[Data excerpts]
*** Begin section ***
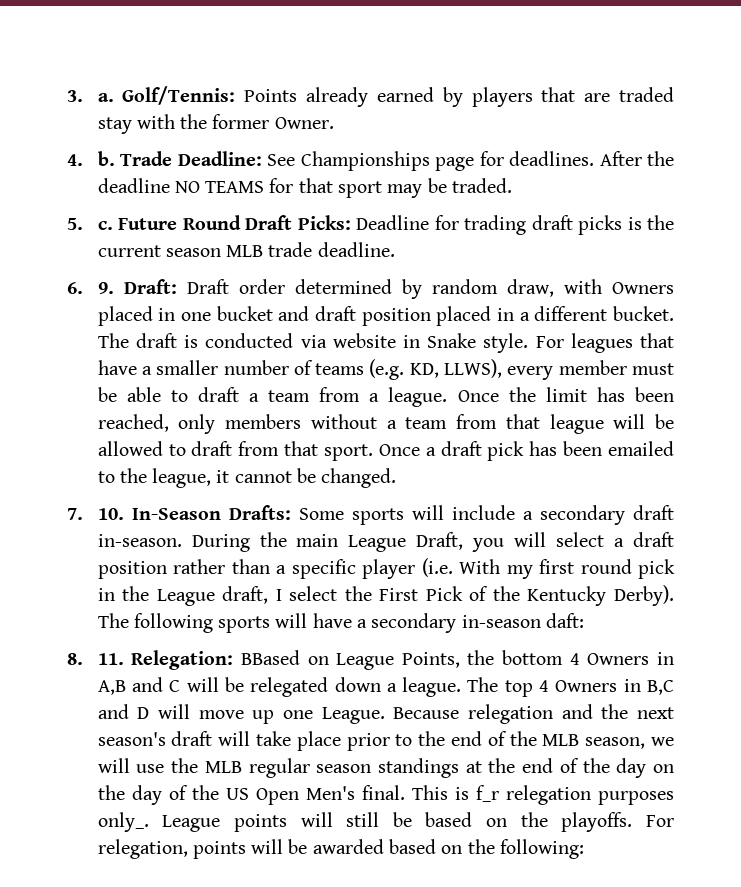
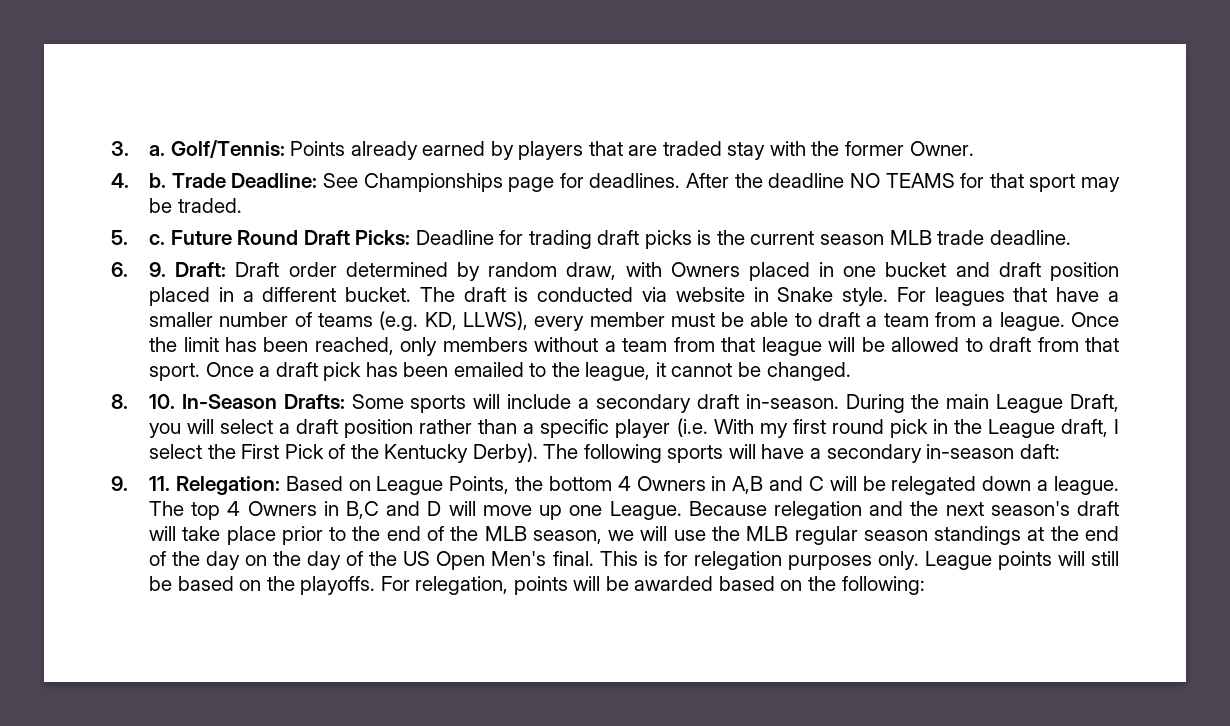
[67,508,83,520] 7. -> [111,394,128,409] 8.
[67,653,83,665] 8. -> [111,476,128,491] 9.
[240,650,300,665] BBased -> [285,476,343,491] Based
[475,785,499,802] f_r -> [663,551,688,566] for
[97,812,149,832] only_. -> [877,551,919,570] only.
*** End section ***
* EXERCISE REQUIREMENTS
The answer must be the line containing "[240,650,300,665] BBased ->" and every line after it through the last line of the records above, repeated exactly.

* RESPONSE BELOW
[240,650,300,665] BBased -> [285,476,343,491] Based
[475,785,499,802] f_r -> [663,551,688,566] for
[97,812,149,832] only_. -> [877,551,919,570] only.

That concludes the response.